EXCERPT PROVIDED:

Practitioner Research in Children 1st: Cohorts, Networks and Systems
IRISS have announced the publication of Practitioner Research in Children 1st: Cohorts, Networks and Systems by Neil Lunt, Ian Shaw and Fiona Mitchell. This evaluation explores the practitioner research initiative of Children 1st and the Glasgow School of Social Work which was aimed at supporting practitioners to develop and undertake their own small-scale research projects.
The project sought to have an impact at individual, team and organisation level. The findings discuss the consequences, benefits and outcomes at each of these three levels. The evaluation was commissioned by IRISS and funded by the Scottish Government Changing Lives Fund.
Background
The practitioner research initiative of Children 1st and the Glasgow School of Social Work aimed at supporting practitioners to develop and undertake their own smallscale research projects. The Project sought to have an impact at three levels – individual, team, and organisation. Two cohorts of practitioners were recruited – in
2006 and 2007.
Practitioners were provided with training and support to undertake a small-scale research project. Training took the form of a series of structured, face-to-face training days with ongoing one-to-one support provided by an academic tutor via contact by telephone and email throughout the research process. Teaching content was aimed
towards small-scale research and leaned towards qualitative over quantitative.

CHECK YOUR UNDERSTANDING:
- a) According to the practitioner research announcement, which fund paid for the evaluation?
- b) Resume the practitioner research announcement, picking up right after its closing sentence about qualitative teaching content.

Rendered chart images
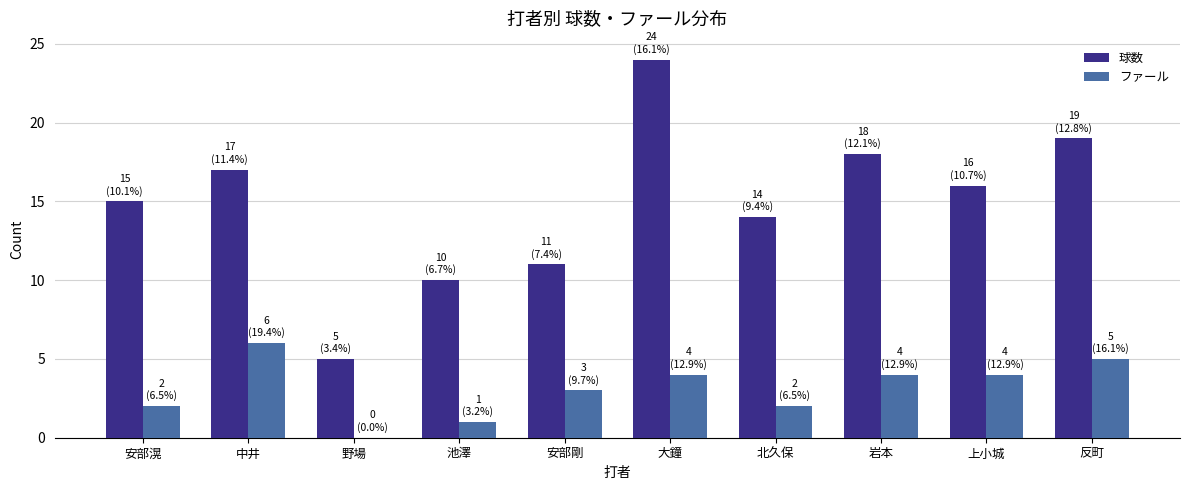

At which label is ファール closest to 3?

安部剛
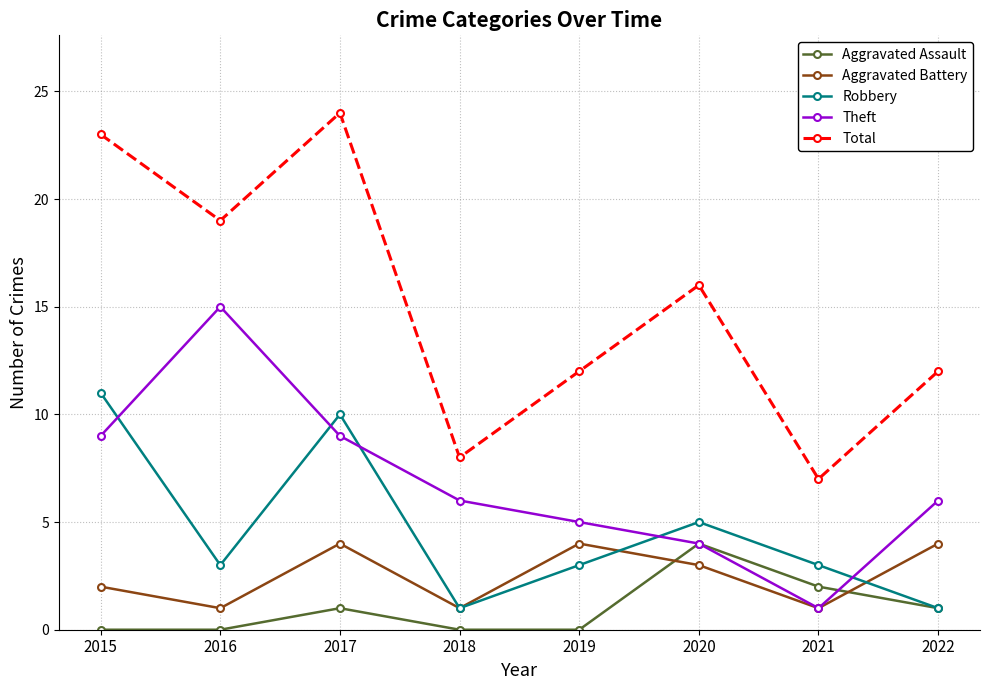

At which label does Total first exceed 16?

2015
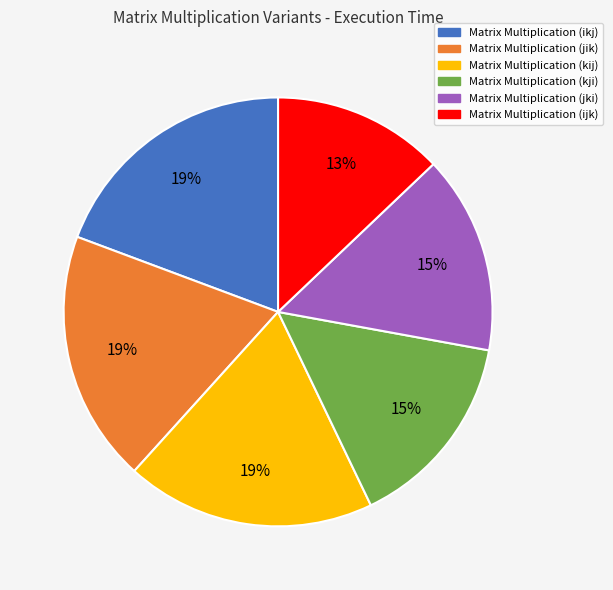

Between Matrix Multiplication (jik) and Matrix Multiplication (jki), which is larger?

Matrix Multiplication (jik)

ANSWERS BY ITEM:
- a) The Scottish Government Changing Lives Fund.

- b)
Practitioner participation in the programme did not require any formal qualifications or research experience. The research topics and questions were either identified by the agency or by the practitioners. For each hour that participants used of their working time, they were expected to match with an hour of their own time.
Evaluation method
Our evaluation drew on case study methods. We undertook a desk-based review of documentation (including project development documents and training materials). In addition to the document analysis, fieldwork comprised semi-structured interviews (eight face to face and five by telephone) with members of all stakeholder groups, three informal meetings, and three focus groups.
Programme delivery
Six key types of support were provided by tutors: direction and teaching on methods; helping with design and implementation; support around practicalities; discussion of ethical dilemmas; emotional support including reassurance; and keeping projects to timescale.
Identifying the specific topic was often seen as a push and pull process where efforts were jointly made to bring individual interests and agency priorities into step.
Practitioners expressed a commitment to change practice for the better – either one’s own or that of the team or agency. For some practitioners this practice interest was located in deeply felt ‘practice puzzles’.
Fine-tuning and re-shaping ideas was perceived as entailing a process of focusing and downsizing. Practitioners’ limited prior understanding and experience of research left them in a weak position when it came to negotiating their project topic.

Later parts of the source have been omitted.